Sunday, December 30, 2007

Torture and involuntary interrogation - the human mind is sovereign

There has certainly been a lot of discussion and angst expressed over the meaning of and use of torture in interrogation of terrorist suspects. Years ago I thought about this issue and concluded that the only real solution was to simply ban involuntary interrogation in any form. If a prisoner or even a citizen or non-citizen being questioned by law enforcement authorities declines to answer questions, the "interrogation" is over. Sure, "the authorities" can offer some degree of positive incentives to encourage participation in questioning, but it has to be crystal clear that any such participation is not coerced in any way. If the subject agrees to answer questions, the process is one of "conversational questioning" rather than "pressured interrogation." In short, voluntary questioning is okay, but involuntary or coerced or forced interrogation should be out.
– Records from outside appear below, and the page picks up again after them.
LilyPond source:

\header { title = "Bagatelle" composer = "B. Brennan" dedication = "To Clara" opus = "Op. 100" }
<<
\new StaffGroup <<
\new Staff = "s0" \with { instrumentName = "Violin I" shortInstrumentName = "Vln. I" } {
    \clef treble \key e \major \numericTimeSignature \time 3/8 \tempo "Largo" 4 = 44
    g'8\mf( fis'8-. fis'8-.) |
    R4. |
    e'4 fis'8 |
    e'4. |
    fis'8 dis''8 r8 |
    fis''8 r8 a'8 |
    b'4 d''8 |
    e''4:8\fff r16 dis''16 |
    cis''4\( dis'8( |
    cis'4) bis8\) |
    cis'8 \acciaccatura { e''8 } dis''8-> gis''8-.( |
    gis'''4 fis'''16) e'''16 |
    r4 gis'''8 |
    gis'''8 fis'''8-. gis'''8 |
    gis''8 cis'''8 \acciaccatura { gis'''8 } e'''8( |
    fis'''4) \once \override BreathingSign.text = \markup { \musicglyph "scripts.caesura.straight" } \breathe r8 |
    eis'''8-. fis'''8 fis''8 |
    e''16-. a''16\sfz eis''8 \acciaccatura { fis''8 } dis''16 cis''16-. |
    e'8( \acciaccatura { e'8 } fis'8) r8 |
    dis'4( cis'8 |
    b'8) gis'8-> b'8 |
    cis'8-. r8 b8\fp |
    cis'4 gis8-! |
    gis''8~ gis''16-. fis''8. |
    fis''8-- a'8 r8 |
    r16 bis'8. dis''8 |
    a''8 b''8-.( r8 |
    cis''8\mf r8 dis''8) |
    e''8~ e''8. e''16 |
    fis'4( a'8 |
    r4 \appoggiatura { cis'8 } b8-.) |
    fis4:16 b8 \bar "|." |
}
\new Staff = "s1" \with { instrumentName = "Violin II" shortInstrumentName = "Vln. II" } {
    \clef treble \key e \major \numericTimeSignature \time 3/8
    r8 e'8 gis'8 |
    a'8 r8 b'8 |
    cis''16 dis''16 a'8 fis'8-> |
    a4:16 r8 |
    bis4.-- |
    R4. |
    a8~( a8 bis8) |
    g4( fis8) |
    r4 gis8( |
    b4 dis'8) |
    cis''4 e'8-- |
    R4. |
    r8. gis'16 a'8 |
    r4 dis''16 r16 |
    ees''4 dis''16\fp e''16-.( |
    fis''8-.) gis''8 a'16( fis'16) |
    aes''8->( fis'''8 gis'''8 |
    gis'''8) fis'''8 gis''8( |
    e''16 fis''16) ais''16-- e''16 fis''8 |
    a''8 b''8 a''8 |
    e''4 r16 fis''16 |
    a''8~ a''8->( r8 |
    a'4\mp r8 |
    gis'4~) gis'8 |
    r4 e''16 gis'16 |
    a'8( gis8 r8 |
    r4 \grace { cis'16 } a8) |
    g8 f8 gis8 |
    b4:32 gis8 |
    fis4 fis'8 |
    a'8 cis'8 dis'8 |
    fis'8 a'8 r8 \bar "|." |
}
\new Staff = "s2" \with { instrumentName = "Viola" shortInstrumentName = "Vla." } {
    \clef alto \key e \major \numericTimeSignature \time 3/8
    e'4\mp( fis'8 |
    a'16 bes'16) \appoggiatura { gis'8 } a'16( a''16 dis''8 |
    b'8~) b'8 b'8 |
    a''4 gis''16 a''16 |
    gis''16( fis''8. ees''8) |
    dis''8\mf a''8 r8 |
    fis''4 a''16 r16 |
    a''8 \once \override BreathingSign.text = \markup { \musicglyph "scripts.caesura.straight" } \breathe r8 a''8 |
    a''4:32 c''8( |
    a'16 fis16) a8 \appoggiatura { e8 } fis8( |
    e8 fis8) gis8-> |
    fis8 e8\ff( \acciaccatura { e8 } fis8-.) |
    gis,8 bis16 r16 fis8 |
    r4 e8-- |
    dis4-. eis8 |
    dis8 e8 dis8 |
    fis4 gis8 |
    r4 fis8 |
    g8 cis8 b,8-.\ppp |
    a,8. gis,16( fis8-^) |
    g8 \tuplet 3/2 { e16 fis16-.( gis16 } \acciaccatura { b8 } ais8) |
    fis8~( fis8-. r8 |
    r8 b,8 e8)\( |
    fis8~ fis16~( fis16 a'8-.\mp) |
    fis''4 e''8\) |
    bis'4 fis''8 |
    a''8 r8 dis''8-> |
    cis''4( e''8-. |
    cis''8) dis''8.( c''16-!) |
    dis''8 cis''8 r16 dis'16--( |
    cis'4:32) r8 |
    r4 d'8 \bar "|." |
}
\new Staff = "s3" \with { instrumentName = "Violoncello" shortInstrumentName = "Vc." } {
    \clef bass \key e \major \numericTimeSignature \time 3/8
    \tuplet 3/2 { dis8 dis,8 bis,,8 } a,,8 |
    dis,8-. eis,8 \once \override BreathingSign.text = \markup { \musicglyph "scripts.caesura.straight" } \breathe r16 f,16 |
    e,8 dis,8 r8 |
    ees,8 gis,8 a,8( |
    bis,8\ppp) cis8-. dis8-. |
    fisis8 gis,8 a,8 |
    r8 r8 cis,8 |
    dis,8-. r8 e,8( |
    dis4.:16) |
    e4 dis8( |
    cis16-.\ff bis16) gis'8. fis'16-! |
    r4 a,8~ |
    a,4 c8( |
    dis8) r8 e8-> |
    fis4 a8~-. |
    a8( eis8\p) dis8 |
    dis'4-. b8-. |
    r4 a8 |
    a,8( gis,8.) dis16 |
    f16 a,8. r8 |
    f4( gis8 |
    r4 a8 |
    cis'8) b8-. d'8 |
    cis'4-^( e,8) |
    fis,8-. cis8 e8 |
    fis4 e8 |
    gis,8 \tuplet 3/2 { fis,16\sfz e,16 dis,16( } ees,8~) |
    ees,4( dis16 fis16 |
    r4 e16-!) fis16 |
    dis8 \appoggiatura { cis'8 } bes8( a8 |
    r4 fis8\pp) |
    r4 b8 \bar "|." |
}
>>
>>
We need to take the concept of protection against self-incrimination seriously and simply not go there or anywhere even close to it. We need an outright ban on confessions since it is far too easy to coerce them without even trying.

Rather than focus on a precise definition of torture, I would focus on the coercive aspect of interrogation. If the process of questioning begins to take on a coercive, abusive, forceful, pressured character, the line has been crossed and that is not acceptable. We should not require the character of the questioning to cross from merely forceful to painful or to some arbitrary level of pain before we draw the line and call it torture. The only line that is necessary to recognize is that the subject (prisoner or citizen or non-citizen) has declined to participate in questioning. And even if the subject has agreed to questioning, the character of the questioning must be limited to a strictly conversational and non-pressured tone.

In short, let us formally ban both involuntary interrogation and interrogation that attempts to utilize any form of pressure, physical, intellectual, mental, emotional, financial, social, or otherwise.

Basically, we need to revamp our constitution to make it crystal clear that the government has no right to access that which is in our mind nor any right to attempt to negatively induce us to grant access to that which is in our minds. The constitution needs to recognize that the human mind is sovereign and beyond the reach of the government or any law enforcement authority.